(Dataset items)
-*-
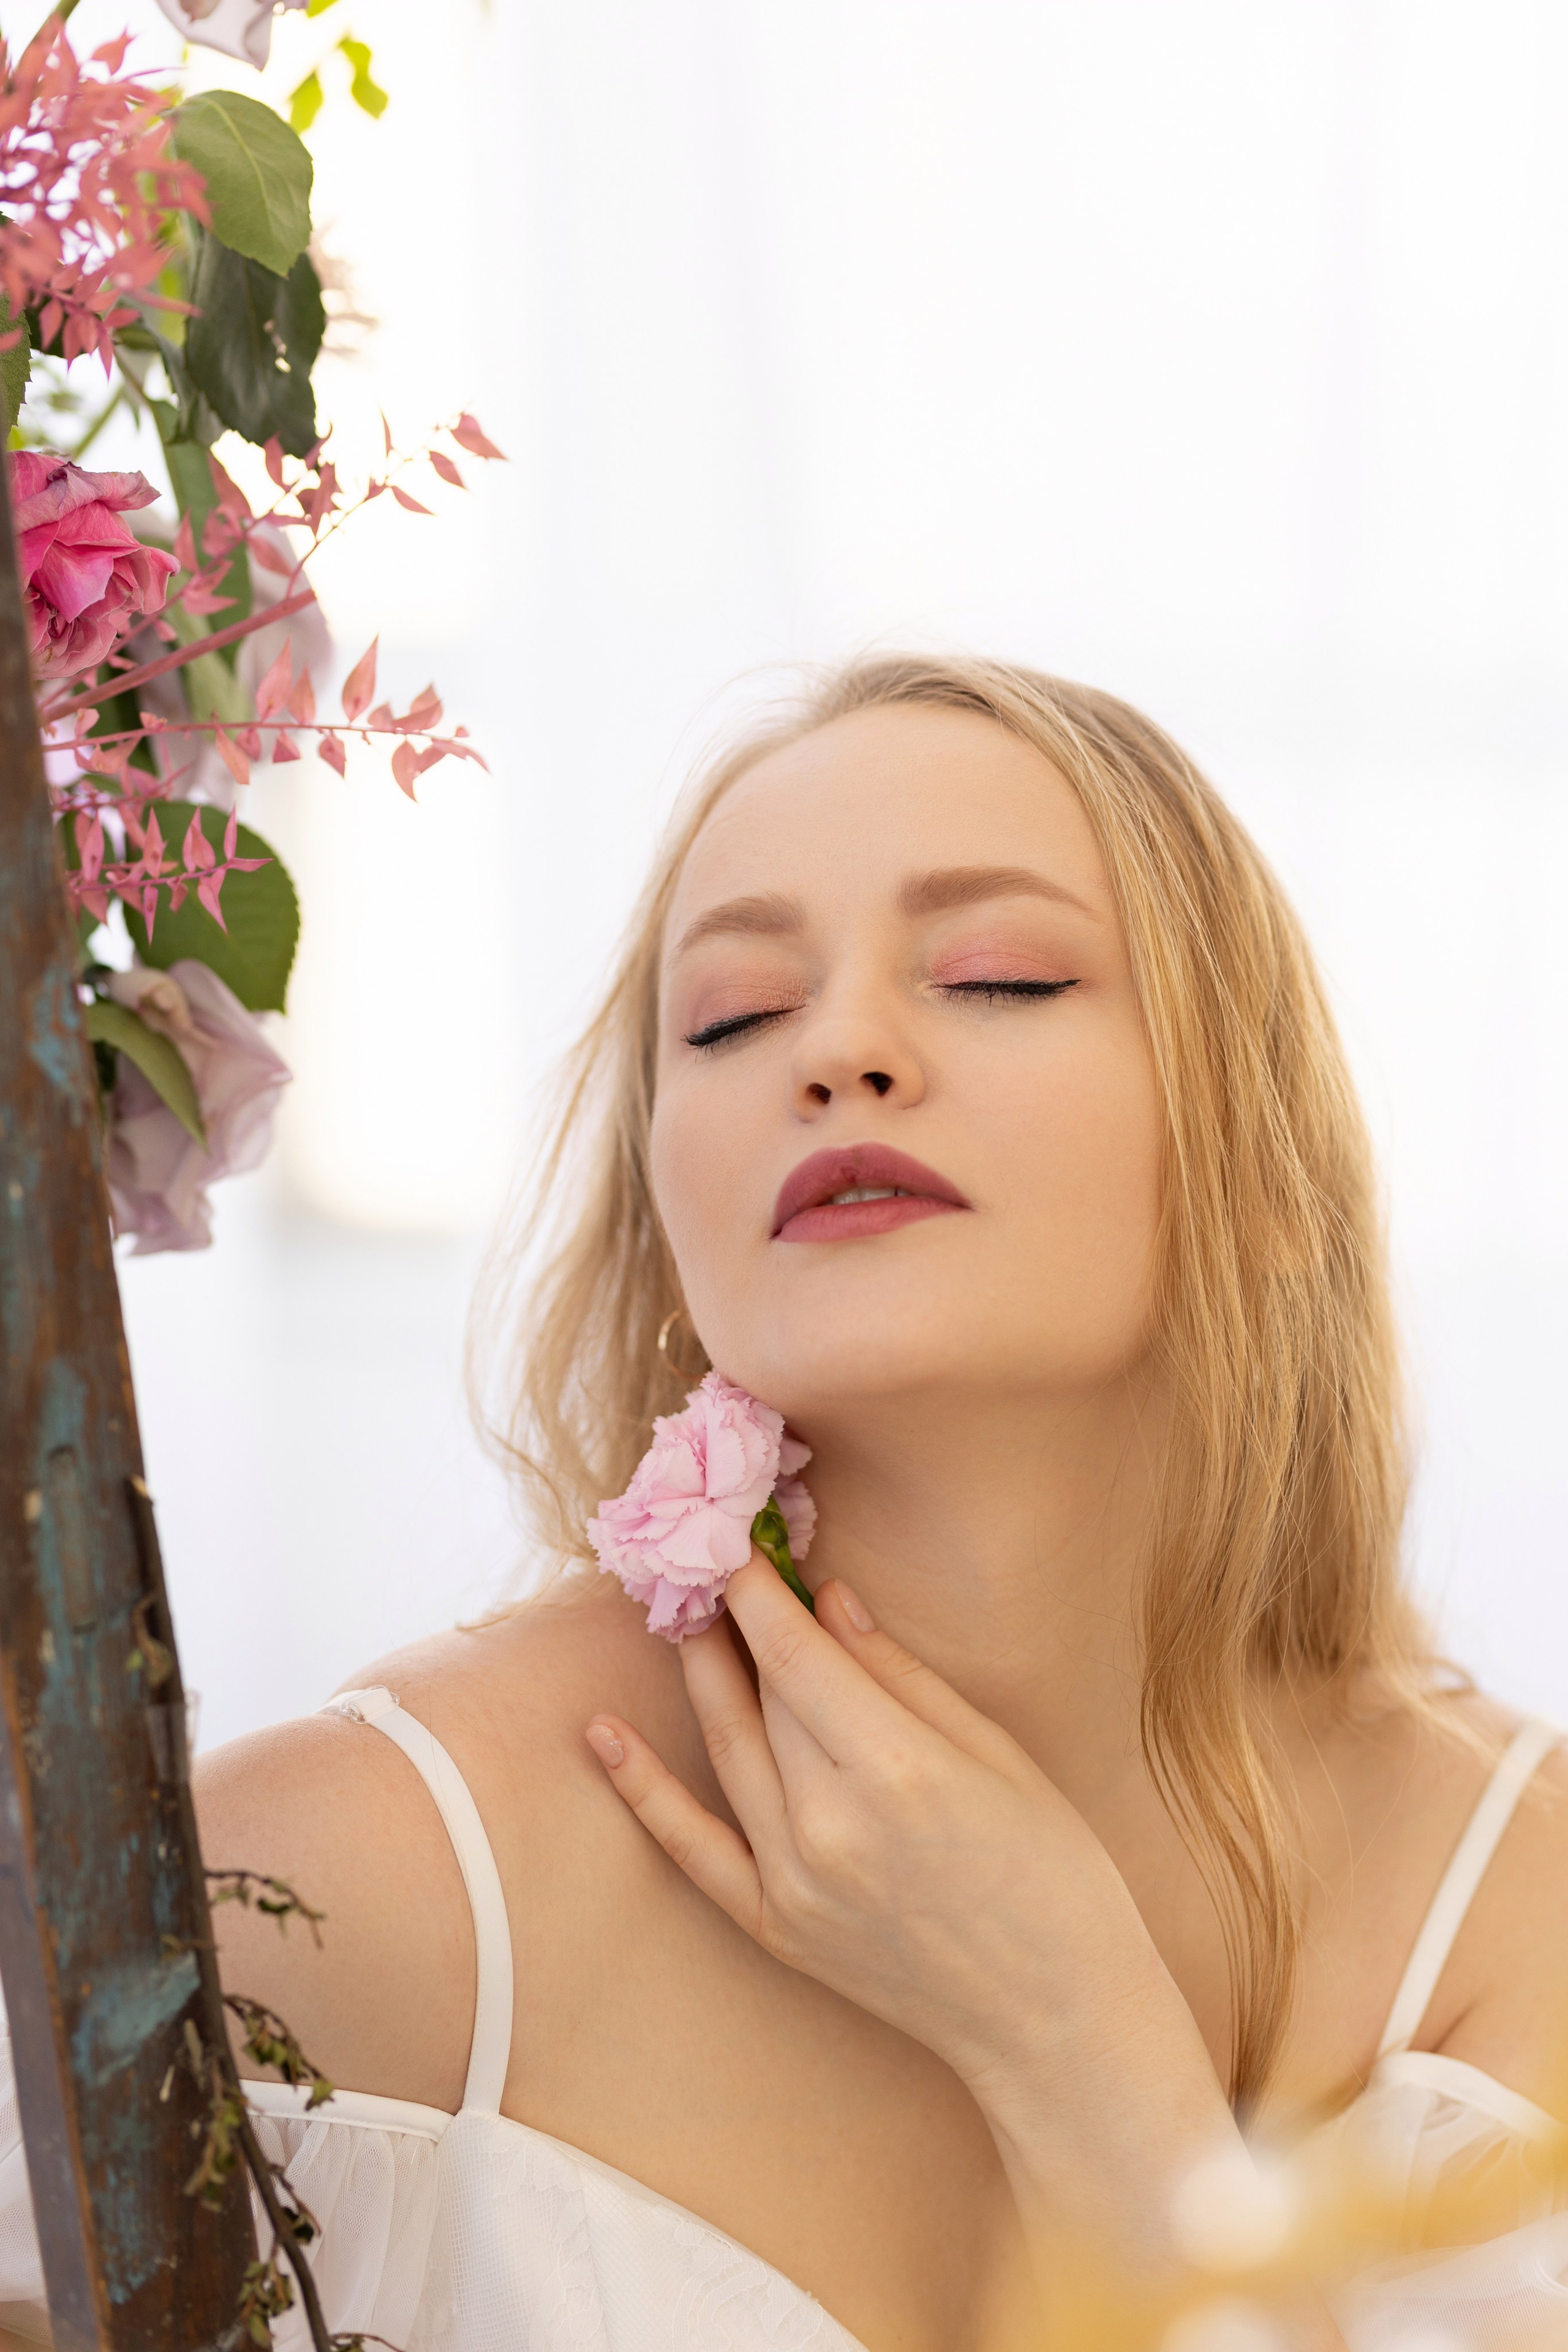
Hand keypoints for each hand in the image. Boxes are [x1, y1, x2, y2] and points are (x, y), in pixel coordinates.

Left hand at [586, 1558, 1239, 2270]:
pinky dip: (643, 1790)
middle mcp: (830, 1823)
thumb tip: (828, 1599)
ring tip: (683, 1613)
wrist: (1056, 2017)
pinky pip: (693, 1848)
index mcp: (898, 1768)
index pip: (797, 1655)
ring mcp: (794, 1881)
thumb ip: (901, 1674)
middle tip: (720, 1562)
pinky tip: (602, 1733)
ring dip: (701, 1674)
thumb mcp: (997, 1752)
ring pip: (730, 1749)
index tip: (736, 1539)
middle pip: (767, 1695)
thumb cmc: (1054, 1872)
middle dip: (743, 1623)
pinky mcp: (777, 1927)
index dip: (758, 1590)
-*-
__DIRECTIONS__: Task for the records above: copy every line in which the word "middle" occurs.

__WORKED SOLUTION__:
middle mcp: (830, 1823)
middle tip: (720, 1562)
middle pip: (767, 1695)
middle dip: (743, 1623)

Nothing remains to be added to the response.